Kim peki bunca güzel işi, bu dayanışmayı kana bulayan? İŞİD mi ? DAİŞ mi? kim?.. Sorunun cevabı aslında ortada. Peki neden? Buradaki insanlardan ziyade "dayanışmanın" hedef alındığı öyle açık ki. Bu bir çeşit mesaj yada göz dağı değilde nedir? Diğer bir sorum ise nasıl oluyorda polis, MİT ya da birileri farkedemedi bu bombayı? Nasıl! Kobane'ye oyuncak götüren insanların bile üstlerinin başlarının sıkı sıkıya arandığı en ufak bir şüphede ikisinin üçünün tutuklandığı bu kadar kontrollü geçişlerin yapıldığı bir yerde, "canlı bombayı" farkedememek...
Bütün bunları normalleştirmek, ertesi gün olmamış gibi davranmak... Et diyorum, insan eti ne kadar ucuzlamış böyle! Kanın sudan ucuz olması sizin de beyninizi tırmalamıyor mu? Bugün bu oldu yarının bedeli ne olacak peki? Kilosu kaça kanın yarın bu ülkede? En beteride ne biliyor musunuz? Öğrenemedik bir türlü ölüme saygıyı. Ölümü bile dirhem dirhem bölerek yaşamak. Adıyaman'daki uzman çavuşunda, Suruçta'kininde insan olduğunu bilerek yaşamak.

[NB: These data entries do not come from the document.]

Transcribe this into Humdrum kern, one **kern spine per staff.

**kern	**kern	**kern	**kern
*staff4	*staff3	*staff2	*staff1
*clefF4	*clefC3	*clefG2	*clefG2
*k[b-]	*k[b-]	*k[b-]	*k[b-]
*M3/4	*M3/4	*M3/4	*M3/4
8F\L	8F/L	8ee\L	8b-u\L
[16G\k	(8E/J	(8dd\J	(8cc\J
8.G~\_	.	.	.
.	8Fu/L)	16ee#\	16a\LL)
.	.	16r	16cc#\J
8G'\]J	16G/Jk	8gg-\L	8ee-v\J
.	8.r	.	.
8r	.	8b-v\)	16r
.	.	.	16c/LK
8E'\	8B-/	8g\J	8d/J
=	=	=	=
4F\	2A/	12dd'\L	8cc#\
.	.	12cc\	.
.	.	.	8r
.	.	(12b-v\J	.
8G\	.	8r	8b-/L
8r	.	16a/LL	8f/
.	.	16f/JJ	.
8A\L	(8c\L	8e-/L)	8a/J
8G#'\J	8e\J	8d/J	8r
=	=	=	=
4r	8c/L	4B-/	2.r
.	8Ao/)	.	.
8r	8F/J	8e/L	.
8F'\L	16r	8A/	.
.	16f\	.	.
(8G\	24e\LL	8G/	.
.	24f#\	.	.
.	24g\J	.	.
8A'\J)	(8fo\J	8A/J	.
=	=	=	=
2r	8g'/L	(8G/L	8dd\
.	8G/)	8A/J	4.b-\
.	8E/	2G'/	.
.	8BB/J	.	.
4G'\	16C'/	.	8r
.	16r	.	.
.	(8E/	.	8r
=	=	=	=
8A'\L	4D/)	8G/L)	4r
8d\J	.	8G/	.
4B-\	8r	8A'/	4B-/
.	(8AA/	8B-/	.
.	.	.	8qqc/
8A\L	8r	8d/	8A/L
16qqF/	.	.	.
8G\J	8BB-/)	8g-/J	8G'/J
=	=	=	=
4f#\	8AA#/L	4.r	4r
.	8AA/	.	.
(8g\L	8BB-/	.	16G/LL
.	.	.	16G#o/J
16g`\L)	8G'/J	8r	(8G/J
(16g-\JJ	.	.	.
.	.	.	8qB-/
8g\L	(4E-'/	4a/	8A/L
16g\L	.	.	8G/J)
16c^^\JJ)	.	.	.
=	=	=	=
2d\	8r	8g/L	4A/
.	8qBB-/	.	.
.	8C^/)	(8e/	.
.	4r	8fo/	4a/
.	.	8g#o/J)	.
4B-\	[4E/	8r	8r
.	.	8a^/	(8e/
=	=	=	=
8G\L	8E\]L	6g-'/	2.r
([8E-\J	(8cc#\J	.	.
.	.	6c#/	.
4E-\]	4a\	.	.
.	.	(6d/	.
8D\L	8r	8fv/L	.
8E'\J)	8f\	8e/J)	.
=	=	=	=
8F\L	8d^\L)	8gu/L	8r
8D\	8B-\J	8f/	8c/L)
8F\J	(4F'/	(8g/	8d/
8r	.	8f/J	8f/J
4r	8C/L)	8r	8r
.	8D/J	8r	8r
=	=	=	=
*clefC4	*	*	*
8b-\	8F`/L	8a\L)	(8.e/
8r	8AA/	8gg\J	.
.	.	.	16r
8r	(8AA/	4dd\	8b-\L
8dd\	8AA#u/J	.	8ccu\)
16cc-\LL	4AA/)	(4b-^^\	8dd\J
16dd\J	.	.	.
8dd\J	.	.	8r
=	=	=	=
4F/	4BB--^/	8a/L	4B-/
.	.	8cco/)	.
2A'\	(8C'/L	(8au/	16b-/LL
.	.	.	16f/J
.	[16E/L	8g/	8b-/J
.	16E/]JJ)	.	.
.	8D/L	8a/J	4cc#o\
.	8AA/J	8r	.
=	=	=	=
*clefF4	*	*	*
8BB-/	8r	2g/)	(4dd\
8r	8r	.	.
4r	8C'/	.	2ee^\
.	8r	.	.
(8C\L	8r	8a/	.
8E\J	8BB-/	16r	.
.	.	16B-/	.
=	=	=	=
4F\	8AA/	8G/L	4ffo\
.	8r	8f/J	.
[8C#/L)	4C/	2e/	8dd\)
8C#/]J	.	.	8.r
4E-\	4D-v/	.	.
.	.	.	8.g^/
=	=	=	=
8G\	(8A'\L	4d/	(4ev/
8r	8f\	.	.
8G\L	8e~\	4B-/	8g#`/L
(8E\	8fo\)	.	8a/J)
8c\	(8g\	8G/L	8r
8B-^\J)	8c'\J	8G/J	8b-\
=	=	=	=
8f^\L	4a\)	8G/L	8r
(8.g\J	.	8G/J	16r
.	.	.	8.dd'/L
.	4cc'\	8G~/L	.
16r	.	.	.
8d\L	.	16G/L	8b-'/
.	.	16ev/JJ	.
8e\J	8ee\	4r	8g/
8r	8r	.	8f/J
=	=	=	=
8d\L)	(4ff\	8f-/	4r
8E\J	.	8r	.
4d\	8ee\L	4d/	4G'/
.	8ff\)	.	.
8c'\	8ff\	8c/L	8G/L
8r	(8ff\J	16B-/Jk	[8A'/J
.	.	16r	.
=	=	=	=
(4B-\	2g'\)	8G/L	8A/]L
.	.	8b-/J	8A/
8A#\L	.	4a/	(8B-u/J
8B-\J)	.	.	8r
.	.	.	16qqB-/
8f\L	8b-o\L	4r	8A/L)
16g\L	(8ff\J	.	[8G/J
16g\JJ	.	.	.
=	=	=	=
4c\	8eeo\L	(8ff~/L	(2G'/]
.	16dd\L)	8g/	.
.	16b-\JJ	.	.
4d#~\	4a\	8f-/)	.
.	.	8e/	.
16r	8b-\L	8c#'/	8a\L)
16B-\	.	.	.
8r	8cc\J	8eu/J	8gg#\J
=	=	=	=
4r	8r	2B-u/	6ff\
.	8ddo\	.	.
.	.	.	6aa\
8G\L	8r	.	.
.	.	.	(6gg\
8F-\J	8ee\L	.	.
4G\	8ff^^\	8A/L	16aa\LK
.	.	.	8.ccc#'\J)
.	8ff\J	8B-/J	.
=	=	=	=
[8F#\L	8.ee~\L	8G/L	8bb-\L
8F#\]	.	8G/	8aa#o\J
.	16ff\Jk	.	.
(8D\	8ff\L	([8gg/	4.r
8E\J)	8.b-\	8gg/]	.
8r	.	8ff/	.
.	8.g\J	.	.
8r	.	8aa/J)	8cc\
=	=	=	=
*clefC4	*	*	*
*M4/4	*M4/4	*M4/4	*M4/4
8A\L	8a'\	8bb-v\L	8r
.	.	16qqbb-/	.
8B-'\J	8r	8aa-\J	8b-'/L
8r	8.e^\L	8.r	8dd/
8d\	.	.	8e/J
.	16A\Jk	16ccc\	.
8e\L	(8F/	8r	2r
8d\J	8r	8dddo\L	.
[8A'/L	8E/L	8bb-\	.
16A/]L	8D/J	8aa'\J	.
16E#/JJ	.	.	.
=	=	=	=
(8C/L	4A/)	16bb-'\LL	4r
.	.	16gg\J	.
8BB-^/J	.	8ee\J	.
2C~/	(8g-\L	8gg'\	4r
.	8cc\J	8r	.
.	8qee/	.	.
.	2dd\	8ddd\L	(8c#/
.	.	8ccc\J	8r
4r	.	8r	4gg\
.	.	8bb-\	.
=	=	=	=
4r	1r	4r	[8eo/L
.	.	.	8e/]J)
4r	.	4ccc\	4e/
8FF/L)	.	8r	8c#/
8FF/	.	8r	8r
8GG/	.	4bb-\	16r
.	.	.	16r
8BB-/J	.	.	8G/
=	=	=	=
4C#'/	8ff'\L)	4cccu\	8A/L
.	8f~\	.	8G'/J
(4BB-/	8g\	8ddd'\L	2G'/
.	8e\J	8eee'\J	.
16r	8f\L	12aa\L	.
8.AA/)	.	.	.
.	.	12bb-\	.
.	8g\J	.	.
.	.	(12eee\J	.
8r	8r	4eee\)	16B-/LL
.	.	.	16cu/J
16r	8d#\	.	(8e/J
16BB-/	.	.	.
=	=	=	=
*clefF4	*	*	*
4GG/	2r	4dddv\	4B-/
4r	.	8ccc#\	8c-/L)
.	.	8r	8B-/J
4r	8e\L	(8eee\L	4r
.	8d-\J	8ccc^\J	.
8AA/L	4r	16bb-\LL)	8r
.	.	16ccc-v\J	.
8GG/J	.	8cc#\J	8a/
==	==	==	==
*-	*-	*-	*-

Solcusu, milliyetçisi, islamcısı, her kimse... Bütün ideolojilerden sıyrılıp bakmak ölüme... Hepsi birer evlattı, kardeşti, babaydı bunu unutmayarak, kutuplarımızdan çıkarak, ortak bir noktanın, barışın çemberinde tutarak ölümün kahrolası yasını... Öldürenlerin, kan dökenlerin yüzüne çarpa çarpa! "İstediğiniz kadar öldürün biz yine biriz oturacağız güneşin sofrasında" diye haykıra haykıra.
Hani hep söyleniyordu ya "Kobane düştü" diye, anladım ki bu sefer öldüğümüzde "Kobane değil insanlık düşmüş yerin yedi kat dibine".